June 18, 2020 at 6:36 pm #2765
I’m looking for a bit of advice. I bought an A40 Somerset a few weeks ago and can’t get it to start. It needs a lot done but I thought I’d try and get the engine ticking over and then take it from there. When I received it, it had no battery so I wasn’t sure whether to connect the new battery as positive earth or negative. The previous owner said that it was negative earth but I know that they were originally positive. I’ve connected the battery to the negative earth and it turns the starter motor over but doesn’t start the engine. I’m wondering how I would know what way around the battery should be and will it cause an issue if I try it the other way round now.
I don’t think it is a fuel issue as I can see fuel in the carb. I put new spark plugs in and a new coil. I also wondered if it could be related to the dynamo. I tested the dynamo output with a multimetre when turning the engine over with the started motor and it gets up to just over 1 volt. Should the output be higher or is it just showing low because the engine isn’t running? I’m not really sure what to try next. The Dizzy cap looks ok and the rotor is turning.
Any ideas on what I should try next?
PaulJune 19, 2020 at 9:34 am #2769PeteJSKeymaster
Have you done all the usual basic ignition tests – e.g. take off a plug lead and (holding it with a thick cloth or insulating gloves!) hold it near the block whilst turning the engine to see if you are getting a spark?
As far as the car being negative earth is concerned, it may have been converted from positive to negative earth – though most aren’t. Given that you’ve connected it the negative way around, and assuming that the ammeter had been reversed to accommodate a previous change, then you should see the voltage drop when you turn the ignition on. If it has not been converted (and therefore the ammeter not reversed) you would see the voltage go up (from a mid-point of zero) when you tun the ignition on.

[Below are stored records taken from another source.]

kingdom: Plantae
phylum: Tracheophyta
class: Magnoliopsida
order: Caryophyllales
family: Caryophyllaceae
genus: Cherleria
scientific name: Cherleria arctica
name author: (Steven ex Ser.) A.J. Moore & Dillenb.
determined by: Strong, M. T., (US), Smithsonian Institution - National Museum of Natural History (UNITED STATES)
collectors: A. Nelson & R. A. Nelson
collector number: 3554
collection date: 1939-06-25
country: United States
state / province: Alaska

Does the car have a modern radio? This is sometimes a telltale that a car has been converted from +ve to -ve earth.
Other than that, if you’re sure that the carburettor bowl has petrol (and that it is fresh fuel – it does degrade over time), and that you have a decent spark, then the only other possible issue is ignition timing.June 19, 2020 at 1:22 pm #2773
Hi Pete. Thanks for the advice. I wasn’t getting a spark. I managed to trace it to the HT lead from the coil to the distributor. I’ve cleaned it up, cut the end off and reconnected it and it started. Happy days. The ammeter strangely is showing nothing and doesn’t change. Wonder what the problem is with that. I’ve got it wired with negative to earth. Does that mean that it has been converted as it starts? I haven’t got a radio in it.
Paul.June 19, 2020 at 10:45 pm #2775PeteJSKeymaster
Glad to hear you got it started, which I would say confirms it as having been converted to -ve earth. One of the advantages is that -ve earth cars rust less due to a property known as cathodic protection. A positively charged body, and salt on the roads in winter, are a pretty corrosive mixture!
As for the ammeter, its possible that it has simply been disconnected rather than reversed. It would be worth following the wires to it to see where they go if you can.June 20, 2020 at 3:45 pm #2777
Thanks for your help Pete. I’ll do that.